### What is being asked
Every line of the records below from the line with "Voici un tableau" up to and including the line with "ville | [Tommy Riquet](https://github.com/Tommyriquet)" must be reproduced exactly, and no line outside that range.

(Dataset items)
======

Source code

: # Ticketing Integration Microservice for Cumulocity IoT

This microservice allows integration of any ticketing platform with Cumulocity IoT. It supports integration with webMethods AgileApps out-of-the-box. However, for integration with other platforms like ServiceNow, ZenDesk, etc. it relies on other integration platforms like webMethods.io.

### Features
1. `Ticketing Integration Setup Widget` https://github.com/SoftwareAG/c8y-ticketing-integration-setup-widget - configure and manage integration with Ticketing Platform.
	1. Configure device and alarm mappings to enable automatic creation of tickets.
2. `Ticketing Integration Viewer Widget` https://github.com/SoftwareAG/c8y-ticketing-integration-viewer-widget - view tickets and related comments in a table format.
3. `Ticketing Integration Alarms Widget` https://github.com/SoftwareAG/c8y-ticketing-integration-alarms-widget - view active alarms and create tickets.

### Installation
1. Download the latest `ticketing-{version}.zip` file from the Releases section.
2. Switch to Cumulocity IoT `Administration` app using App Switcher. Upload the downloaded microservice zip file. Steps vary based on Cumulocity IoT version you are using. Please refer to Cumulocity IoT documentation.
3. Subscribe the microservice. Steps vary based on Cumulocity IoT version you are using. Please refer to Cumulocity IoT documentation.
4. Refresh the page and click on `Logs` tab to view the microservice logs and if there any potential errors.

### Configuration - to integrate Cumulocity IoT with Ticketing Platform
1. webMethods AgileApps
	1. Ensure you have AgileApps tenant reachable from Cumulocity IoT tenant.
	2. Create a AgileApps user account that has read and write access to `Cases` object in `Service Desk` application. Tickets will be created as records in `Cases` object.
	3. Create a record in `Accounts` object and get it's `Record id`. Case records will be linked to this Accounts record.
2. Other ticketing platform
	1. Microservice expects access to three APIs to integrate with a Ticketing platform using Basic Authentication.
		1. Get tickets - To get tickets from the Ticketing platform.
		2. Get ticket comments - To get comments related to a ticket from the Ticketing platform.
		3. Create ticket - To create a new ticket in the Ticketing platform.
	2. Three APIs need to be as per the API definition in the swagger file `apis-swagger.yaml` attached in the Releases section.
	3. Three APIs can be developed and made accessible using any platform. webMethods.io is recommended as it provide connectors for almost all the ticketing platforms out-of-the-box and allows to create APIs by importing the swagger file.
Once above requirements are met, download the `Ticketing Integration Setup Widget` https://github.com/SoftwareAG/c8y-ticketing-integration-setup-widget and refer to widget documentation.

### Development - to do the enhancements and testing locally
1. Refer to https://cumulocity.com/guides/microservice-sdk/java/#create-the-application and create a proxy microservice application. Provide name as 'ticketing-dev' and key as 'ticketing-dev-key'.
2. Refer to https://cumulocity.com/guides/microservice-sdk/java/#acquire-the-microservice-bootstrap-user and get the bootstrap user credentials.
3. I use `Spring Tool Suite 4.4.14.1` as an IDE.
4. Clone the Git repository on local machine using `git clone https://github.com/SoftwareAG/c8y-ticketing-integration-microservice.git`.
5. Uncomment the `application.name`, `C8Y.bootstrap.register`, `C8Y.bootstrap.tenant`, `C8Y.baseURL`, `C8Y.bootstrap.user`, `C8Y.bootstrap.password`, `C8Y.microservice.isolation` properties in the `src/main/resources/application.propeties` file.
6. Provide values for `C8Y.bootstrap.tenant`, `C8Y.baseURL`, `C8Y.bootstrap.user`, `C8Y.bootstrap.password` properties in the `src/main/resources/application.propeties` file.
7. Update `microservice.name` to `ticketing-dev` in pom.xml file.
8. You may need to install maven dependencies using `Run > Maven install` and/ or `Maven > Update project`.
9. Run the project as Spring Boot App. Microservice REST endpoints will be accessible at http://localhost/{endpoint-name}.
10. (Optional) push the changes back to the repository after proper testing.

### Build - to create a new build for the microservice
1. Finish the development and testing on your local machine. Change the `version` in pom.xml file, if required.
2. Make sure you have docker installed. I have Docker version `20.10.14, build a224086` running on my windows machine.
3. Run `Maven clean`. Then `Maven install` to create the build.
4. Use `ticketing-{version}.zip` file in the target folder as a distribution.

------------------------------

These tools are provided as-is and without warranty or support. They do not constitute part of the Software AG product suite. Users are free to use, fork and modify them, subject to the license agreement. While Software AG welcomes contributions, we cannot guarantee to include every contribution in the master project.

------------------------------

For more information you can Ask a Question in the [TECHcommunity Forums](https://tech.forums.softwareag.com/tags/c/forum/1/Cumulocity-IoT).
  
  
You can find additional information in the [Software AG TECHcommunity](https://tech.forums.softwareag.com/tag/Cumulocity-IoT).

======

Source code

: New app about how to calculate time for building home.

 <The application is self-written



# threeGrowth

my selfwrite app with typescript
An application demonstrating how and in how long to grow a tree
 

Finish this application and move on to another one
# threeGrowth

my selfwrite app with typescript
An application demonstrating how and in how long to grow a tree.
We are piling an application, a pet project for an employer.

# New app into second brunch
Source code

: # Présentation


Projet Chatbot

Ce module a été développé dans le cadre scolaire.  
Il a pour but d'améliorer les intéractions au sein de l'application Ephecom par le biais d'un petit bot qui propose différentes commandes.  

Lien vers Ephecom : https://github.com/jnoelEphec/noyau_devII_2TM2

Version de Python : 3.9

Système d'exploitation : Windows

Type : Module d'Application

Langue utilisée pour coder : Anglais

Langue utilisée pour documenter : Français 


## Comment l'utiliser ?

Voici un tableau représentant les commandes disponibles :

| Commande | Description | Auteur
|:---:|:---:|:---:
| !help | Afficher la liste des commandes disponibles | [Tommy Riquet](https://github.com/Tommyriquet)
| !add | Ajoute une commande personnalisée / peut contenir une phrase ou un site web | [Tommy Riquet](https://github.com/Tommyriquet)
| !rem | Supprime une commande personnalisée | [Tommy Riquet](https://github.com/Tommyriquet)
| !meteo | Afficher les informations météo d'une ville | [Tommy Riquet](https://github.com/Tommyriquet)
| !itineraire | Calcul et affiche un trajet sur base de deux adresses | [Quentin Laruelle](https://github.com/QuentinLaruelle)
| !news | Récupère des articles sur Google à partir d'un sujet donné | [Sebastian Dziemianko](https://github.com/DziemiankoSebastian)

======

### Written solution
Voici un tableau représentant les commandes disponibles :

| Commande | Description | Auteur
|:---:|:---:|:---:
| !help | Afficher la liste des commandes disponibles | [Tommy Riquet](https://github.com/Tommyriquet)
| !add | Ajoute une commande personnalisée / peut contenir une phrase ou un site web | [Tommy Riquet](https://github.com/Tommyriquet)
| !rem | Supprime une commande personnalisée | [Tommy Riquet](https://github.com/Tommyriquet)
| !meteo | Afficher les informations météo d'une ville | [Tommy Riquet](https://github.com/Tommyriquet)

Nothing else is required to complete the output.